Ömür boyu hücre hapsi yemiş insana bile seyretmesini tavsiye etmeyeceğim film(?)dir.
sinemadan soğudum yenmederim.
değişik bir film. aslında tamamiyle 4s kuralı üzerine kurulu bi film. ama kendini asan adamın bakkalda yaptığı konuşma cidden içler acısıydı. bana hayatta nasıl bi yere gelmeye çalışmamıızı, sürekli bir şeyler istediğimizi ve sürekli birilerini memnun etmeye çalıştığımızı anlattı.

filmin en canımı alan yeri ise 59. dakika ile 69. dakika arasında zeynep’in mehmet’e olan aşkını anlattığı sahne. çoğumuzun başına gelmiştir zaten öyle bir şey.
hayat akarken tarzı işlenmeye çalışılan bir filmdir. filmde birçok fikir bir araya konulmuş, korkak ve dürüst olmak ile cesur ve hayvan olmak ikilemi işlenmiştir. birkaç çeşit toplumda görebileceğimiz insan çeşidine yer verilmiştir. mesela farklı biri, filmin başrolündeki ali karakteridir. ali gibi insanlara toplumda pek rastlamazsınız, rastlasanız da onun iç dünyasını, düşündüklerini tahmin etmeye kafa yormazsınız. yormazsınız, çünkü sıkıcı gelir. monoton bir hayat, acaba ne olur kuşkusuyla korkarak içe atılan sözler, insanların sizi ezmesine izin vermeniz.

şahit yazarlar diye bazen biz de susmuyor muyuz gördüğümüz şeylere. karı ile koca arasına girilmez inancı, ya da tecavüze uğrayan insana müdahale edememek mesela. gerçekten güzel ayrıntılardı. bakkala gelen adam, haklıydı, dedikleri doğruydu. insanlar çok değişti, herkes birbirinden bir şey bekliyor, o kadar hızlı yaşıyoruz ki kendimizden kaçıyoruz. ve adam yardım istedi, ali yardım etmedi. çünkü korktu ya da genel olarak karakteri öyleydi. bu noktada aklıma filmdeki bir eksiklik geliyor, neden içç konuşmalar yok? ali adama neden yardım etmedi? hepimizin bildiği gibi iç konuşmalarımızı susturamıyoruz ve ne kadar istersek isteyelim, içimizden konuşuyoruz. ali içinden ne konuşuyor anlamıyorum ama orada çok hazine olduğu kesin.

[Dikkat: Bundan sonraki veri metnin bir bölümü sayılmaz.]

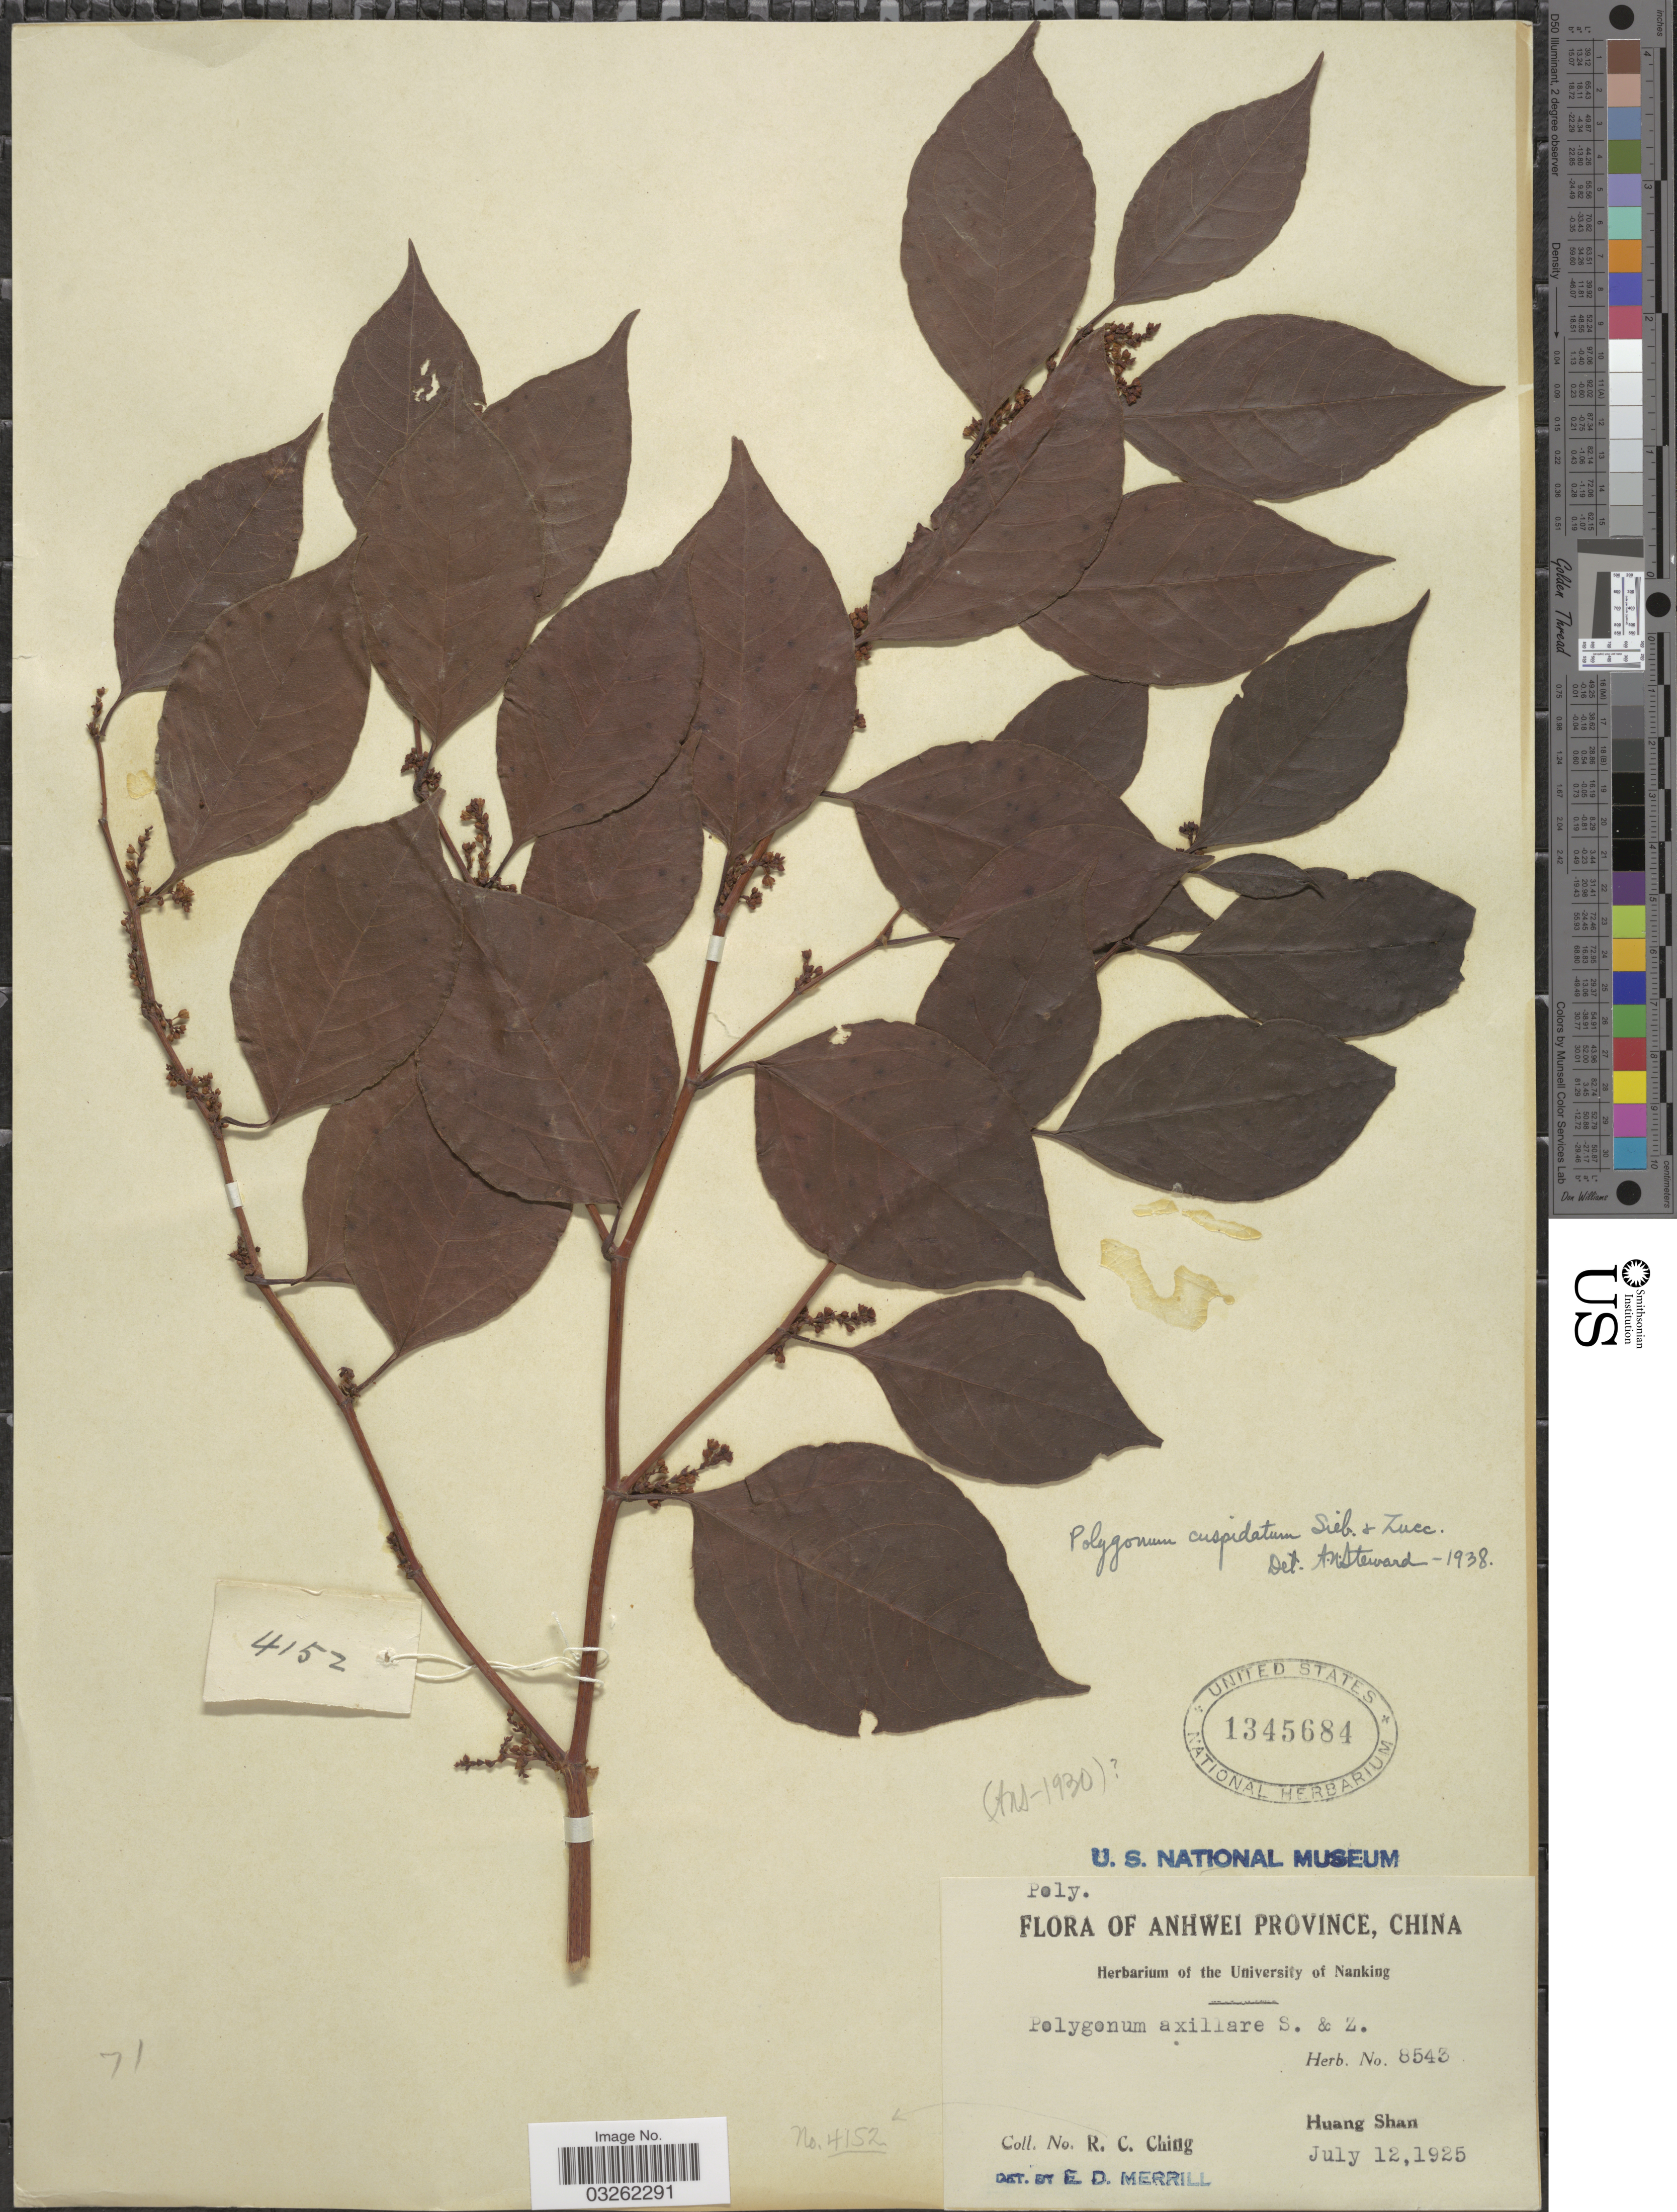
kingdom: Plantae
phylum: Tracheophyta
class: Magnoliopsida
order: Caryophyllales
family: Polygonaceae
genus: Reynoutria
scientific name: Reynoutria sp.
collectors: R. C. Ching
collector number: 8543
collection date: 1925-07-12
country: China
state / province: Anhui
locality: Anhwei Province, Huang Shan.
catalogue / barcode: US 1345684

filmde aşkı da irdelemiş. zeynep' in sevdiği mehmet karakteri tam bir odun. fakat zeynep seviyor bu adamı, acaba sevgi bu mu? ya da aşk? yoksa bu bağımlılık mı? bence bu bir aşk değil, bu bir ten çekimi olabilir, ya da insanın tecavüzcüsüne aşık olması gibi bir şey. ali aşık olunabilecek biri değildi bence. ama mehmet hiç değildi. kızlar neden kendilerine kötü davranan birine aşık olur? ya da zeynep' in mehmet' in bağlama çaldığı için iyi biri olduğuna inanması ve daha sonra ondan dayak yemesi ama onu bırakamaması kendi içinde çelişmez mi? genelde birçok erkek düşünür bunu, neden kızlara kötü davranan hayvanların sevgilisi var da benim yok şeklinde.

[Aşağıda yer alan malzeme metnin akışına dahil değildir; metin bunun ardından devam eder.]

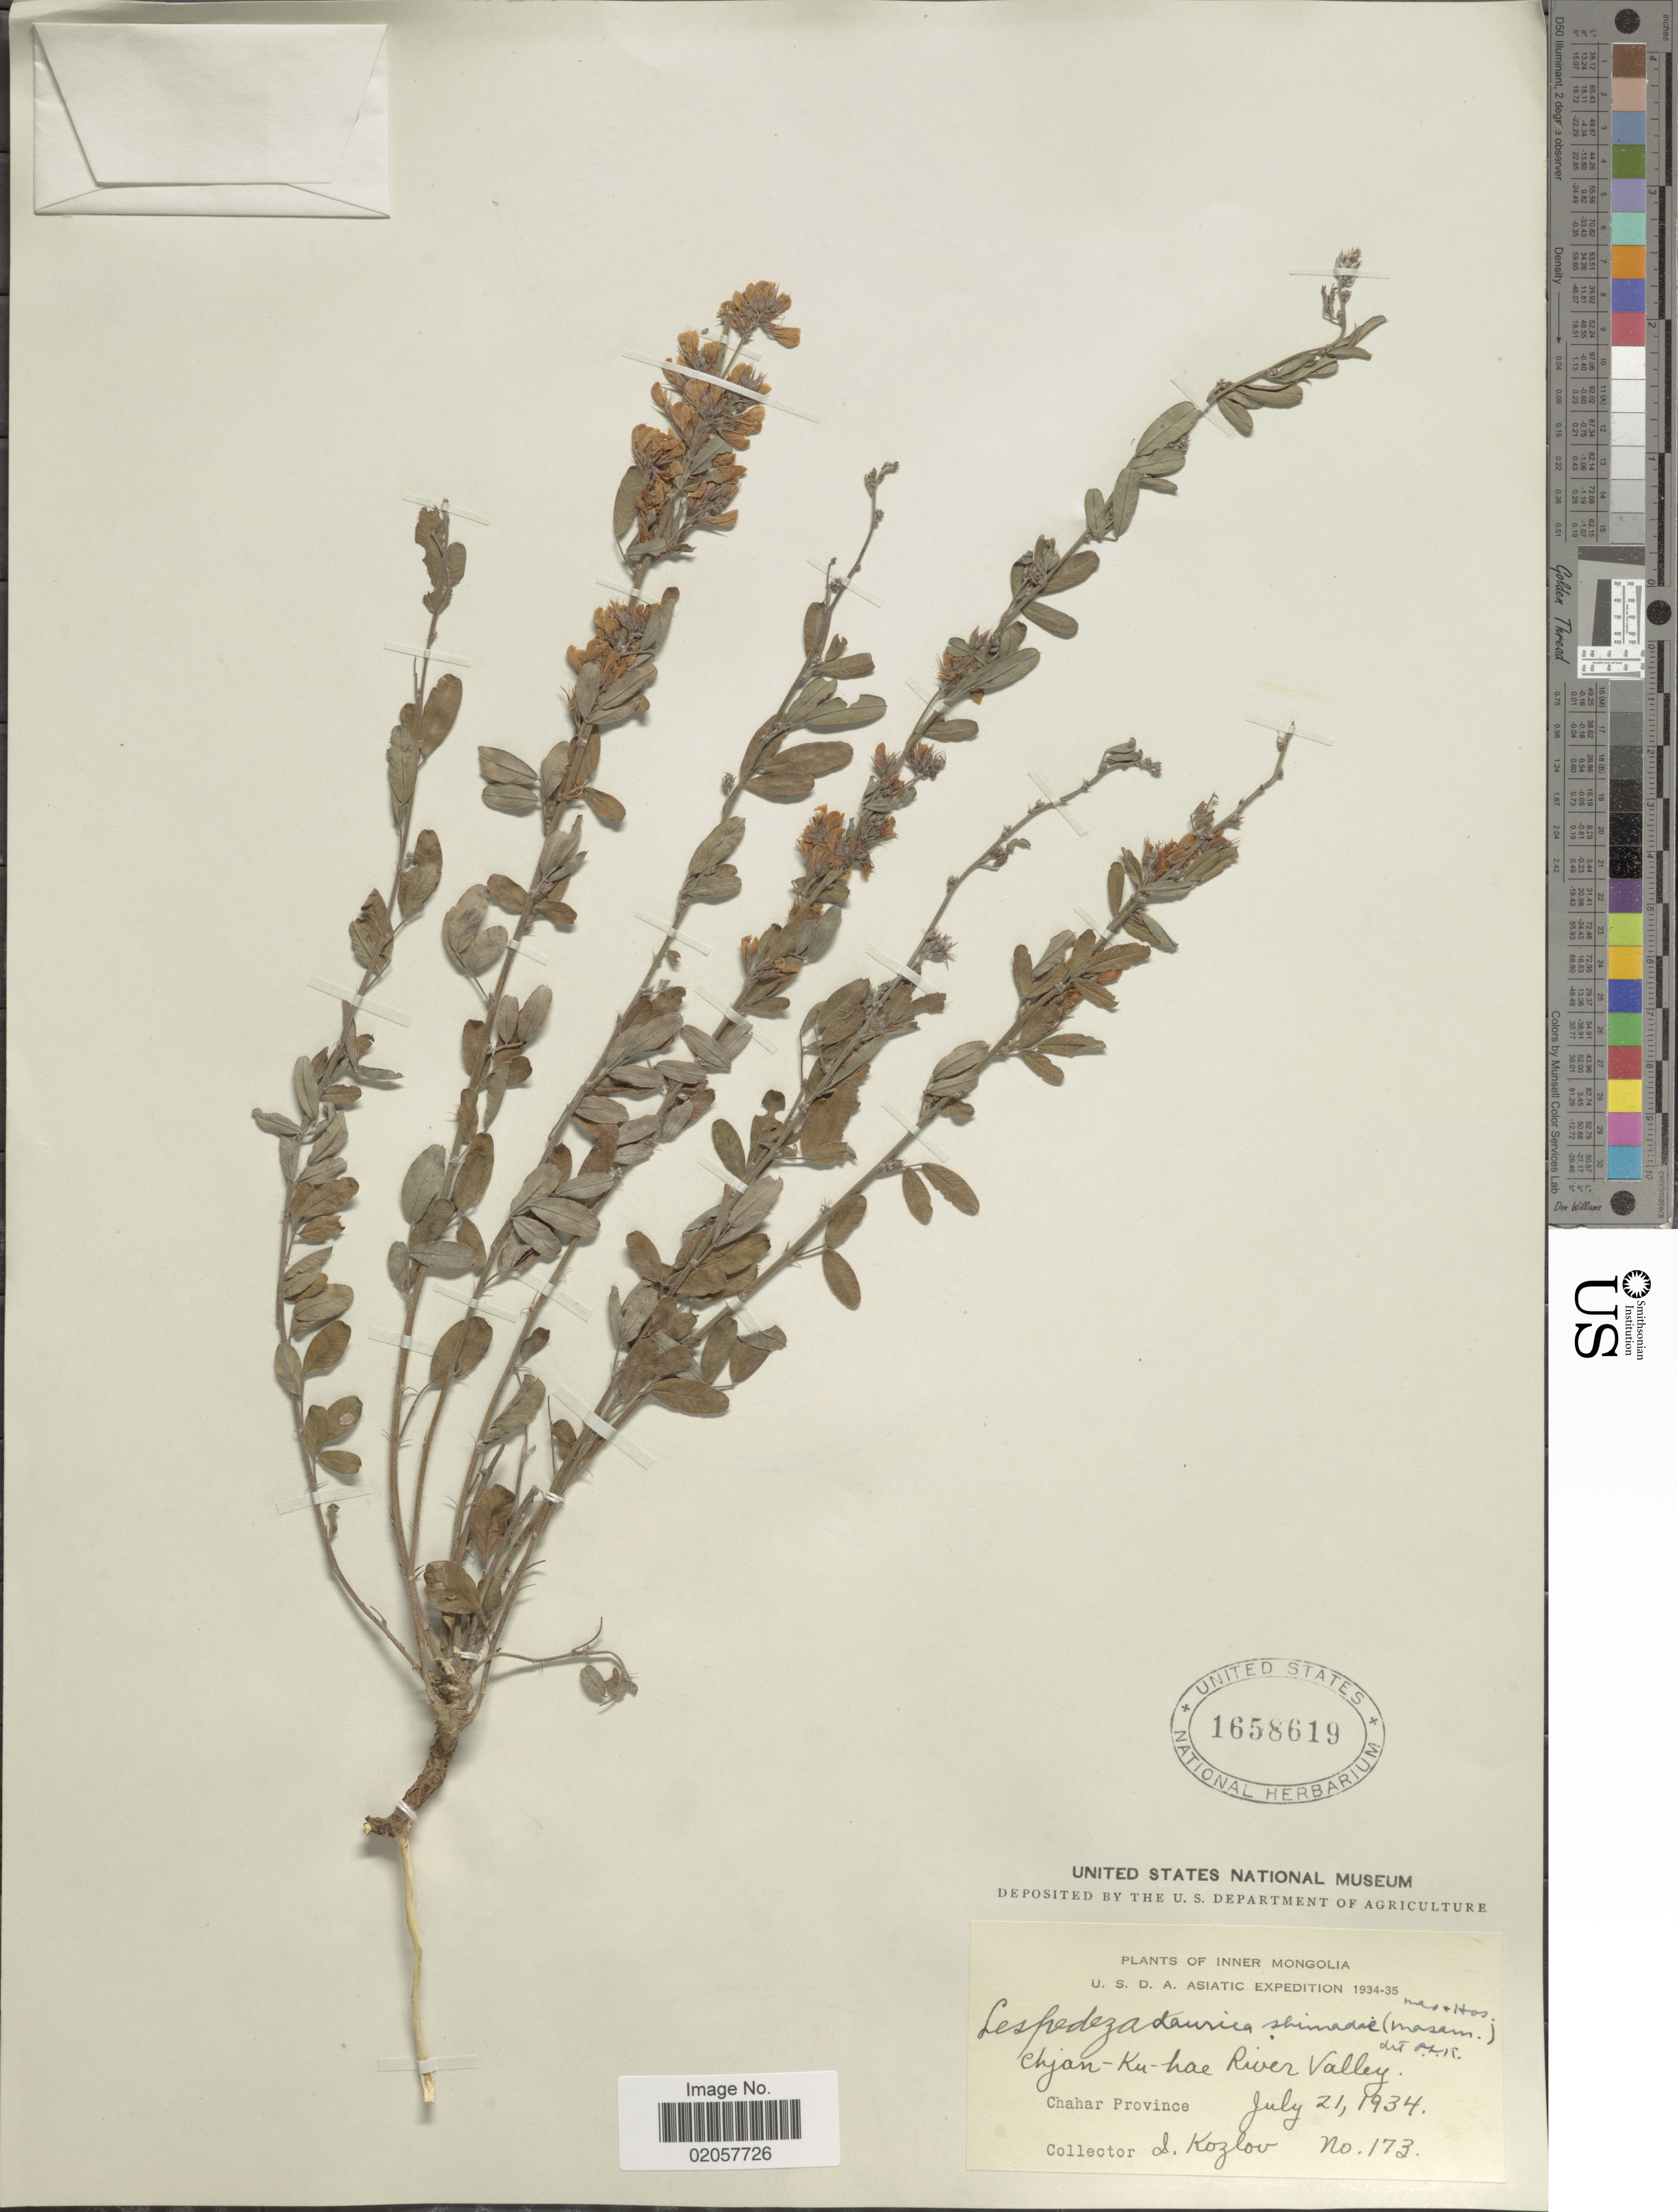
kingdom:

hayat iyilere göre kötü bir yer mi? iyiler cesur değil midir? olamaz mı? insanlar bencil mi olmak zorunda? bu soruları hatırlattı bu film bana. aslında insanlık tarihinden beri var olan soruları tekrar sundu. peki çözüm bulabildi mi, hayır. sadece gösterdi.

aşk insanı büyütür. ali' nin bu sekiz günden sonraki hayatı böyle olmayacak. değişecek. belki daha cesur biri olacak ve hayatı daha iyi anlayacak. o değil de kiracısının ağzına bir tane çaksa içimin yağları eriyecekti. bir adam nasıl bu kadar itici ve ruhsuz olabilir? yaşadığı hayat çok doyumsuzdur bence. toplumda böyleleri de var.